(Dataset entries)
##########
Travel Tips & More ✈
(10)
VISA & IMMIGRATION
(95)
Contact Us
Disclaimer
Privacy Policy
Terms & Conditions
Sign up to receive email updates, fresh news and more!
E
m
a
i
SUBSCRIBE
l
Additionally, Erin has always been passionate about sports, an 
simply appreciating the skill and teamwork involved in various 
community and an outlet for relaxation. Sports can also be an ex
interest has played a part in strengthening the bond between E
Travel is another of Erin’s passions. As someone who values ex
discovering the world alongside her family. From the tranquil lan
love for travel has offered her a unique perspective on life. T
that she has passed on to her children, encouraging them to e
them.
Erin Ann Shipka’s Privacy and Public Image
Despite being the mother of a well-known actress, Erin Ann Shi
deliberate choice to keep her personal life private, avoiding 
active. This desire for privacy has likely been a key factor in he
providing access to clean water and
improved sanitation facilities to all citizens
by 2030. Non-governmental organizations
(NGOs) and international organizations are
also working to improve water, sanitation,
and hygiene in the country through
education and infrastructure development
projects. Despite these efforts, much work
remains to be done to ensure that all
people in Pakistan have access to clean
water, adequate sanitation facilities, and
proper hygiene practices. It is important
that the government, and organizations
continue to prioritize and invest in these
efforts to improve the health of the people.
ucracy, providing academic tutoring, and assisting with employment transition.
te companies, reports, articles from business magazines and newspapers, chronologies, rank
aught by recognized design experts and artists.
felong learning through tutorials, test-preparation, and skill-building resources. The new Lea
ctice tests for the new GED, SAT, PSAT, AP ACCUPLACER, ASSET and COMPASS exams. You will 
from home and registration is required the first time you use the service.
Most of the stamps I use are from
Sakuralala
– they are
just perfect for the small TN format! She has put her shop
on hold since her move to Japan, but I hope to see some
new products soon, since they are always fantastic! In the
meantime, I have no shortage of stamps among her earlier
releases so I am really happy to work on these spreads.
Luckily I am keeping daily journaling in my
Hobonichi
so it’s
##########
Task statement:
None of the records may be omitted or altered when they are given again.

Exercise output:
Travel Tips & More ✈
(10)
VISA & IMMIGRATION
(95)
Contact Us
Disclaimer
Privacy Policy
Terms & Conditions
Sign up to receive email updates, fresh news and more!
E
m
a
i
SUBSCRIBE
l
Additionally, Erin has always been passionate about sports, an 
simply appreciating the skill and teamwork involved in various 
community and an outlet for relaxation. Sports can also be an ex
interest has played a part in strengthening the bond between E
Travel is another of Erin’s passions. As someone who values ex
discovering the world alongside her family. From the tranquil lan
love for travel has offered her a unique perspective on life. T
that she has passed on to her children, encouraging them to e
them.
Erin Ann Shipka’s Privacy and Public Image
Despite being the mother of a well-known actress, Erin Ann Shi
deliberate choice to keep her personal life private, avoiding 
active. This desire for privacy has likely been a key factor in he
providing access to clean water and
improved sanitation facilities to all citizens
by 2030. Non-governmental organizations
(NGOs) and international organizations are
also working to improve water, sanitation,
and hygiene in the country through
education and infrastructure development
projects. Despite these efforts, much work
remains to be done to ensure that all
people in Pakistan have access to clean
water, adequate sanitation facilities, and
proper hygiene practices. It is important
that the government, and organizations
continue to prioritize and invest in these
efforts to improve the health of the people.
ucracy, providing academic tutoring, and assisting with employment transition.
te companies, reports, articles from business magazines and newspapers, chronologies, rank
aught by recognized design experts and artists.
felong learning through tutorials, test-preparation, and skill-building resources. The new Lea
ctice tests for the new GED, SAT, PSAT, AP ACCUPLACER, ASSET and COMPASS exams. You will 
from home and registration is required the first time you use the service.
Most of the stamps I use are from
Sakuralala
– they are
just perfect for the small TN format! She has put her shop
on hold since her move to Japan, but I hope to see some
new products soon, since they are always fantastic! In the
meantime, I have no shortage of stamps among her earlier
releases so I am really happy to work on these spreads.
Luckily I am keeping daily journaling in my
Hobonichi
so it’s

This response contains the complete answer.